Wendy Liebmann, president of WSL Strategic Retail, says people's new spending patterns are forcing companies to change the kinds of products they sell and tweak their marketing to appeal to cost-conscious shoppers.
She points to the last big recession of the early 1990s that helped trigger a fundamental shift in retailing as affluent shoppers started buying at discounters as well as upscale stores.
Radtke, 31, who holds down two jobs - at a veterinarian's office and at a flower shop - recently picked up shoe glue to fix the soles of her worn sneakers.
She is buying store-label soups and crackers and bought a bike for her commute after not having ridden one for five years.
"We weren't big spenders, but now we are watching our money more," said Radtke, a Wisconsin resident, whose husband works in construction.
"Even if I fell into a pile of money, I still wouldn't be spending a lot."
According to a survey released last week by market research company Nielsen Co., which tracks consumer habits, about two-thirds, or 63 percent, of consumers are cutting spending due to rising gas prices, up 18 percentage points from a year ago.
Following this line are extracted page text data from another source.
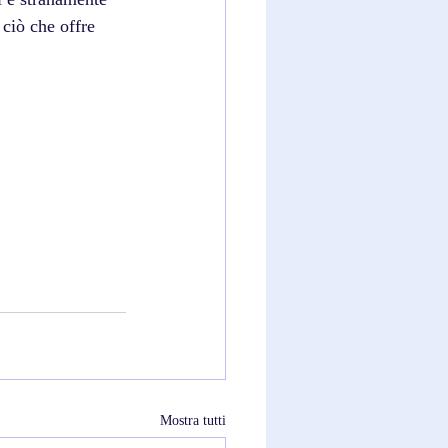
 ciò che offre 
Mostra tutti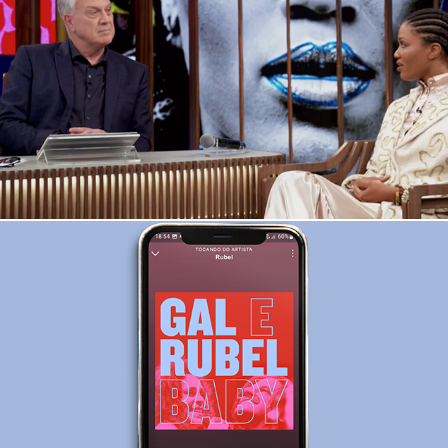
Conversa com Bial
Baby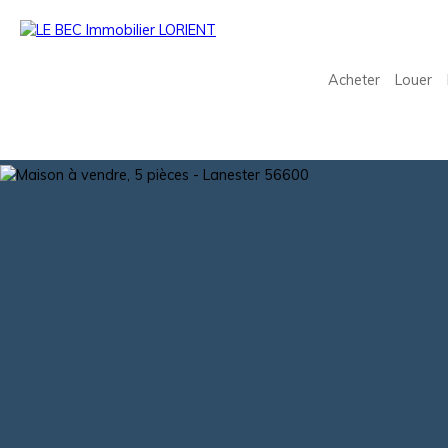
Acheter
Louer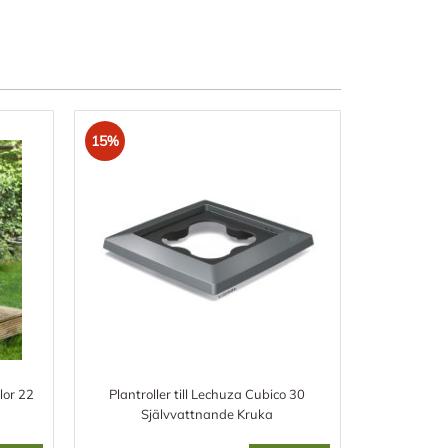
15%
lor 22
Plantroller till Lechuza Cubico 30
Självvattnande Kruka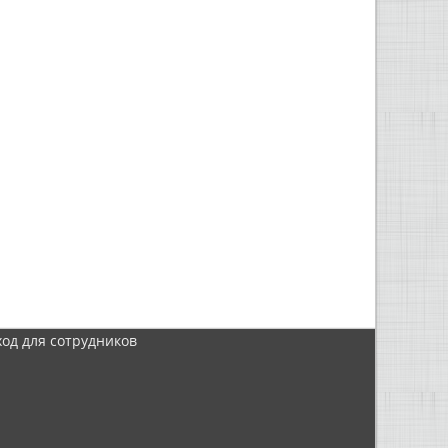
ход для сотрудников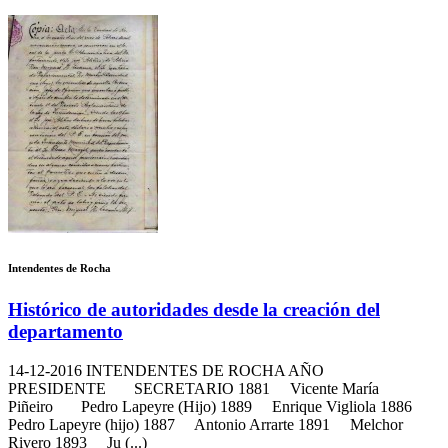
Intendentes de Rocha
Histórico de autoridades desde la creación del
departamento
14-12-2016
INTENDENTES DE ROCHA AÑO
PRESIDENTE SECRETARIO 1881 Vicente María
Piñeiro Pedro Lapeyre (Hijo) 1889 Enrique Vigliola 1886
Pedro Lapeyre (hijo) 1887 Antonio Arrarte 1891 Melchor
Rivero 1893 Ju (...)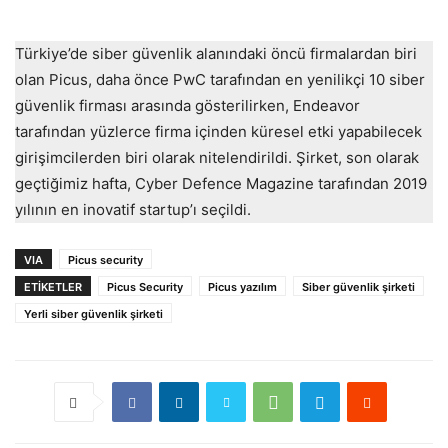
Türkiye’de siber güvenlik alanındaki öncü firmalardan biri
olan Picus, daha önce PwC tarafından en yenilikçi 10 siber
güvenlik firması arasında gösterilirken, Endeavor
tarafından yüzlerce firma içinden küresel etki yapabilecek
girişimcilerden biri olarak nitelendirildi. Şirket, son olarak
geçtiğimiz hafta, Cyber Defence Magazine tarafından 2019
yılının en inovatif startup’ı seçildi.
VIA
Picus security
ETIKETLER
Picus Security
Picus yazılım
Siber güvenlik şirketi
Yerli siber güvenlik şirketi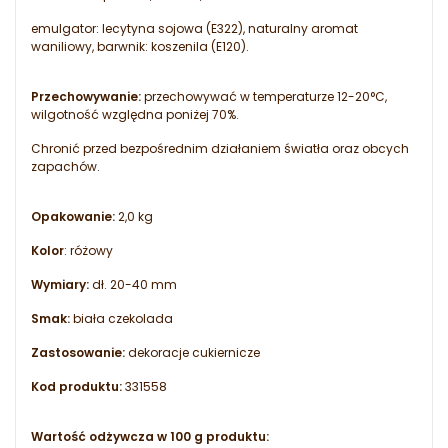
emulgator: lecytyna sojowa (E322), naturalny aromat
waniliowy, barwnik: koszenila (E120).
Przechowywanie:
przechowywać w temperaturze 12-20°C,
wilgotność względna poniżej 70%.
Chronić przed bezpośrednim działaniem światła oraz obcych
zapachów.
Opakowanie:
2,0 kg
Kolor
: różowy
Wymiary:
dł. 20-40 mm
Smak:
biała czekolada
Zastosowanie:
dekoracje cukiernicze
Kod produktu:
331558
Wartość odżywcza w 100 g produktu: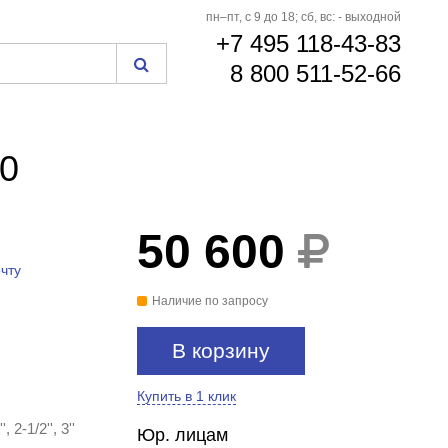
пн–пт, с 9 до 18; сб, вс: - выходной
+7 495 118-43-83
8 800 511-52-66
10
50 600
чту
Наличие по запросу
В корзину
Купить в 1 клик
, 2-1/2'', 3''
Юр. лицам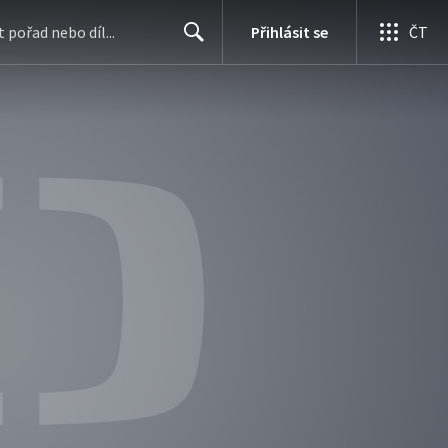
Přihlásit se
ČT
Search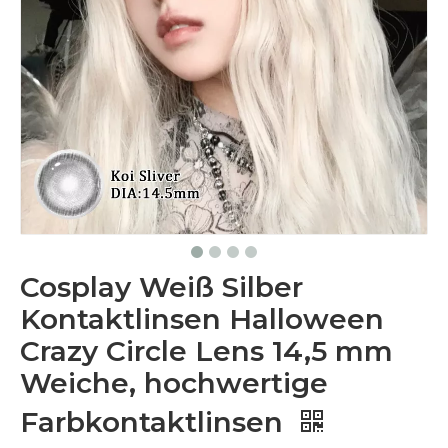
Cosplay Weiß Silber
Kontaktlinsen Halloween
Crazy Circle Lens 14,5 mm
Weiche, hochwertige
Farbkontaktlinsen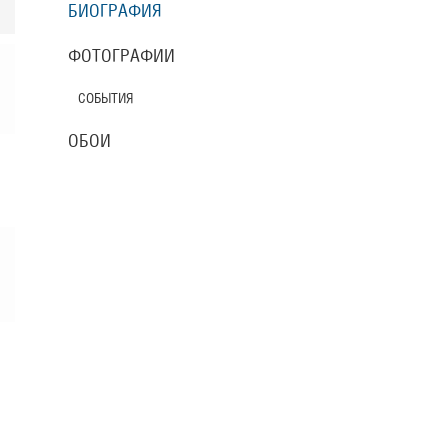
БИОГРАФИЯ
ФОТОГРАФИИ
СОБЫТИЯ
ОБОИ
According to the study, which queried nearly 50,000 US consumers by e-mail during the first week of June, 78 percent of them are combining shopping trips and 52 percent are eating out less often.
Consumers are also cutting more coupons, doing more of their shopping at supercenters and buying less expensive brands, the survey found.
A rebounding economy may let some consumers revert to their old ways - like people who switched to smaller cars when times were hard in the 1970s but flocked to sport utility vehicles when gas got cheap again.